• Work item:
Print verbatim the lines from the beginning of the entries through the line containing "Unterordnung und Missachtung", both ends included. Pictures should be left out.

• Available data:
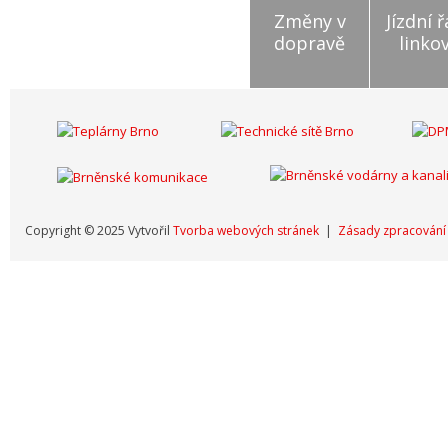
Změny v
Jízdní 
dopravě
linko
Copyright © 2025 Vytvořil
Tvorba webových stránek
|
Zásady zpracování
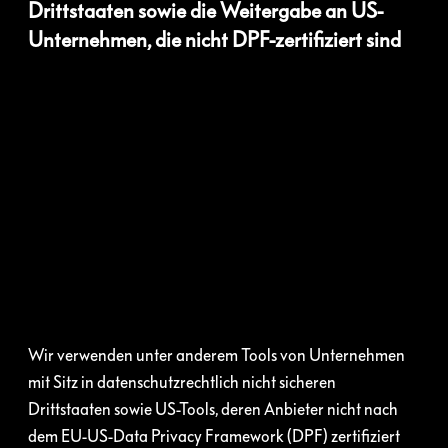
Drittstaaten sowie die Weitergabe an US-
Unternehmen, die nicht DPF-zertifiziert sind
Wir verwenden unter anderem Tools von Unternehmen
mit Sitz in datenschutzrechtlich nicht sicheren
Drittstaaten sowie US-Tools, deren Anbieter nicht nach
dem EU-US-Data Privacy Framework (DPF) zertifiziert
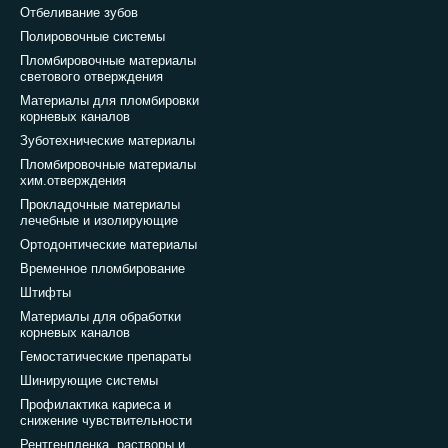
Отбеливание зубов
Полировочные системы
Пломбировочные материалы
светового отверждения
Материалы для пломбировки
корневых каналов
Зуботехнические материалы
Пломбировочные материалы
хим.отверждения
Прокладочные материалы
лечебные и изолирующие
Ортодонтические материалы
Временное пломбирование
Штифты
Материалы для обработки
корневых каналов
Гемостатические препараты
Шинирующие системы
Профилактика кариеса и
снижение чувствительности
Рентгенпленка, растворы и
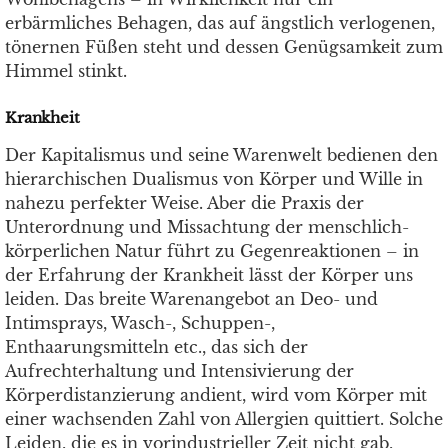
erbärmliches Behagen, das auf ängstlich verlogenen,
tönernen Füßen steht und dessen Genügsamkeit zum
Himmel stinkt.
Krankheit
Der Kapitalismus und seine Warenwelt bedienen den
hierarchischen Dualismus von Körper und Wille in
nahezu perfekter Weise. Aber die Praxis der
Unterordnung und Missachtung der menschlich-
körperlichen Natur führt zu Gegenreaktionen – in
der Erfahrung der Krankheit lässt der Körper uns
leiden. Das breite Warenangebot an Deo- und
Intimsprays, Wasch-, Schuppen-,
Enthaarungsmitteln etc., das sich der
Aufrechterhaltung und Intensivierung der
Körperdistanzierung andient, wird vom Körper mit
einer wachsenden Zahl von Allergien quittiert. Solche
Leiden, die es in vorindustrieller Zeit nicht gab,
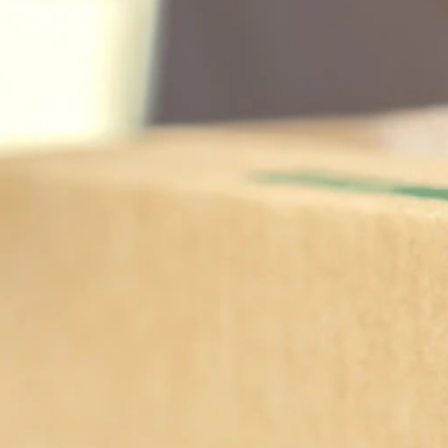
MINI COURONNE 10CM
9,00
€
Lire la suite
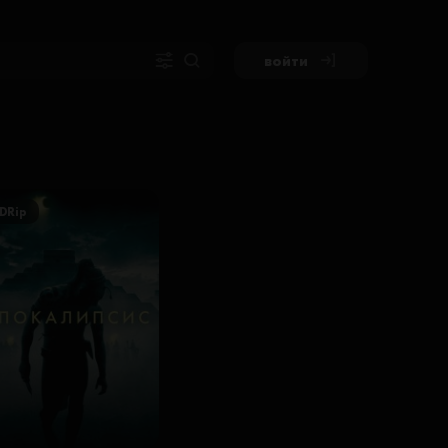
войти
DRip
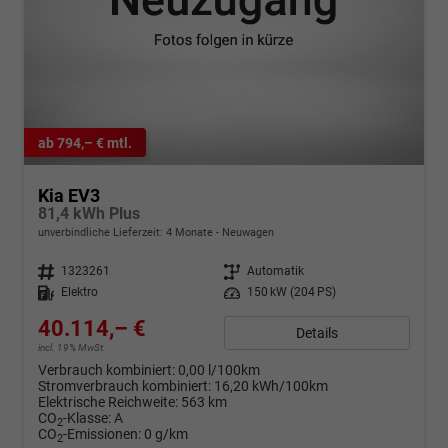
ab 794,– € mtl.
Kia EV3
81,4 kWh Plus
unverbindliche Lieferzeit:
4 Monate
Neuwagen
Fahrzeugnr.
1323261
Getriebe
Automatik
Kraftstoff
Elektro
Leistung
150 kW (204 PS)
40.114,– €
Details
incl. 19% MwSt.
Verbrauch kombiniert:
0,00 l/100km
Stromverbrauch kombiniert:
16,20 kWh/100km
Elektrische Reichweite:
563 km
CO
-Klasse:
A
2
CO
-Emissionen:
0 g/km
2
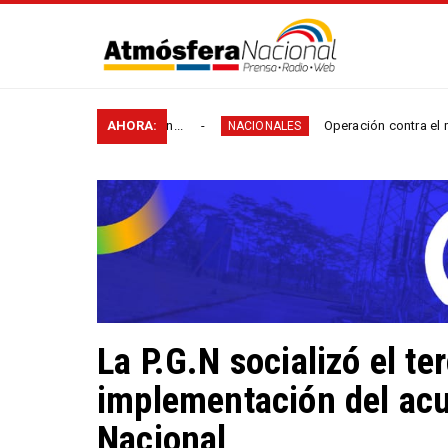
as rurales en...
AHORA:
Operación contra el microtráfico pe
NACIONALES
La P.G.N socializó el te
implementación del acu
Nacional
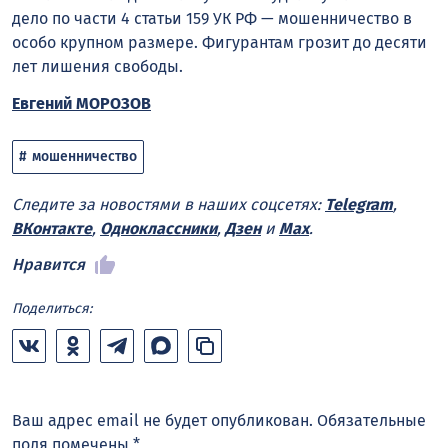
дело по части 4 статьи 159 УК РФ — мошенничество в
особо крупном размере. Фигурантам грозит до десяти
лет лишения свободы.
Евгений МОРОЗОВ
мошенничество
Следите за новостями в наших соцсетях:
Telegram
,
ВКонтакте
,
Одноклассники
,
Дзен
и
Max
.
Нравится
Поделиться:
Ваш адрес email не будет опубликован.
Обязательные
поля помечены
*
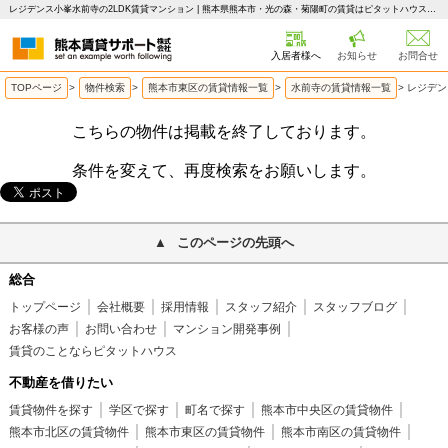
レジデンス小峯水前寺の2LDK賃貸マンション | 熊本県熊本市・光の森・菊陽町の賃貸はピタットハウス 熊本賃貸サポート
入居者様へ
お知らせ
お問合せ
TOPページ
>
物件検索
>
熊本市東区の賃貸情報一覧
>
水前寺の賃貸情報一覧
>
レジデン
こちらの物件は掲載を終了しております。
条件を変えて、再度検索をお願いします。
このページの先頭へ
総合
トップページ
会社概要
採用情報
スタッフ紹介
スタッフブログ
お客様の声
お問い合わせ
マンション開発事例
賃貸のことならピタットハウス
不動産を借りたい
賃貸物件を探す
学区で探す
町名で探す
熊本市中央区の賃貸物件
熊本市北区の賃貸物件
熊本市東区の賃貸物件
熊本市南区の賃貸物件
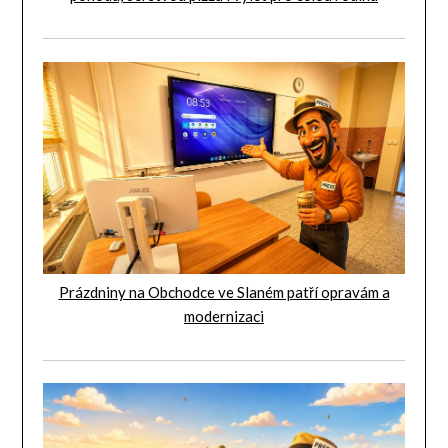
Prázdniny na Obchodce ve Slaném patří opravám a
modernizaci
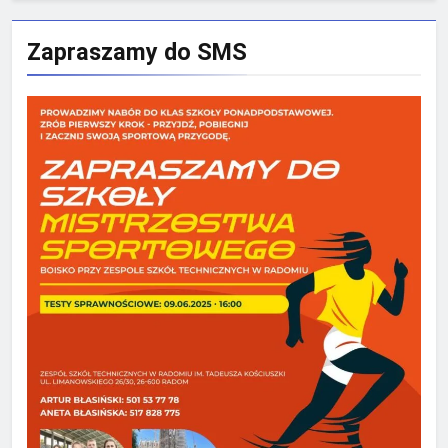
Zapraszamy do SMS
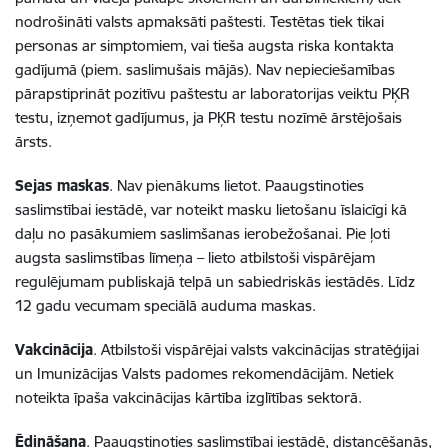
nodrošināti valsts apmaksāti paštesti. Testētas tiek tikai
personas ar simptomiem, vai tieša augsta riska kontakta
gadījumā (piem. saslimušais mājās). Nav nepieciešamības
pārapstiprināt pozitīvu paštestu ar laboratorijas veiktu PĶR
testu, izņemot gadījumus, ja PĶR testu nozīmē ārstējošais
ārsts.
Sejas maskas
. Nav pienākums lietot. Paaugstinoties
saslimstībai iestādē, var noteikt masku lietošanu īslaicīgi kā
daļu no pasākumiem saslimšanas ierobežošanai. Pie ļoti
augsta saslimstības līmeņa – lieto atbilstoši vispārējam
regulējumam publiskajā telpā un sabiedriskās iestādēs. Līdz
12 gadu vecumam speciālā auduma maskas.
Vakcinācija
. Atbilstoši vispārējai valsts vakcinācijas stratēģijai
un Imunizācijas Valsts padomes rekomendācijām. Netiek
noteikta īpaša vakcinācijas kārtība izglītības sektorā.
Ēdināšana
. Paaugstinoties saslimstībai iestādē, distancēšanās,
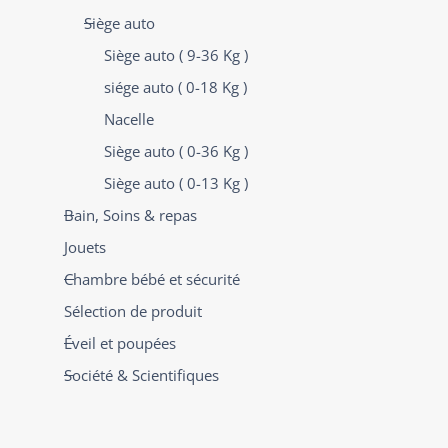
Siège auto
Siège auto ( 9-36 Kg )
siége auto ( 0-18 Kg )
Nacelle
Siège auto ( 0-36 Kg )
Siège auto ( 0-13 Kg )
Bain, Soins & repas
Jouets
Chambre bébé et sécurité
Sélection de produit
Éveil et poupées
Société & Scientifiques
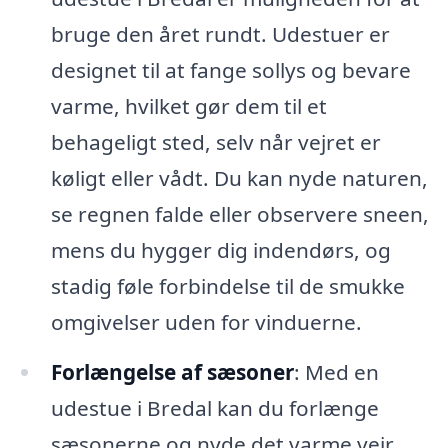
bruge den året rundt. Udestuer er
designet til at fange sollys og bevare
varme, hvilket gør dem til et
behageligt sted, selv når vejret er
køligt eller vådt. Du kan nyde naturen,
se regnen falde eller observere sneen,
mens du hygger dig indendørs, og
stadig føle forbindelse til de smukke
omgivelser uden for vinduerne.
Forlængelse af sæsoner
: Med en
udestue i Bredal kan du forlænge
sæsonerne og nyde det varme vejr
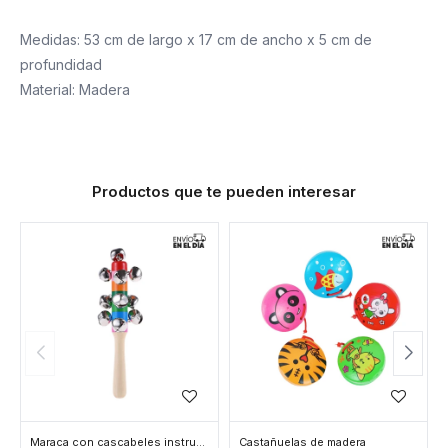
Medidas: 53 cm de largo x 17 cm de ancho x 5 cm de
profundidad
Material: Madera
Productos que te pueden interesar
Maraca con cascabeles instrumento musical
Castañuelas de madera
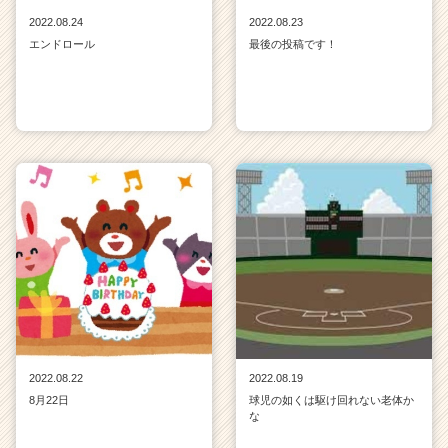
2022.08.24
2022.08.23
エンドロール
最後の投稿です！
2022.08.22
2022.08.19
8月22日
球児の如くは駆け回れない老体か
な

• Answer to the exercise:
Změny v
Jízdní 
dopravě
linko
Copyright © 2025 Vytvořil
Tvorba webových stránek
|
Zásady zpracování
Drittstaaten sowie die Weitergabe an US-
Unternehmen, die nicht DPF-zertifiziert sind
Wir verwenden unter anderem Tools von Unternehmen
mit Sitz in datenschutzrechtlich nicht sicheren
Drittstaaten sowie US-Tools, deren Anbieter nicht nach
dem EU-US-Data Privacy Framework (DPF) zertifiziert
Отбеливание зубов
Полировочные системы
Пломбировочные материалы
светового отверждения
Материалы для пломбировки
корневых каналов
Зуботехнические материалы
Пломбировочные материалы
хим.отверждения
Прокладочные материалы
лечебные и изолирующие
Ортодонтические материалы
Временное пломбирование
Штифты
Материалы для обработки
корневых каналов
Гемостатические препараты
Шинирующие системы
Профилактика кариеса и
снижение чувствительности
Рентгенпленка, растворы и
erbärmliches Behagen, das auf ängstlich verlogenen,
tönernen Füßen steht und dessen Genügsamkeit zum
Himmel stinkt.
Krankheit
Der Kapitalismus und seine Warenwelt bedienen den
hierarchischen Dualismus von Körper und Wille in
nahezu perfekter Weise. Aber die Praxis der
Unterordnung und Missachtung der menschlich-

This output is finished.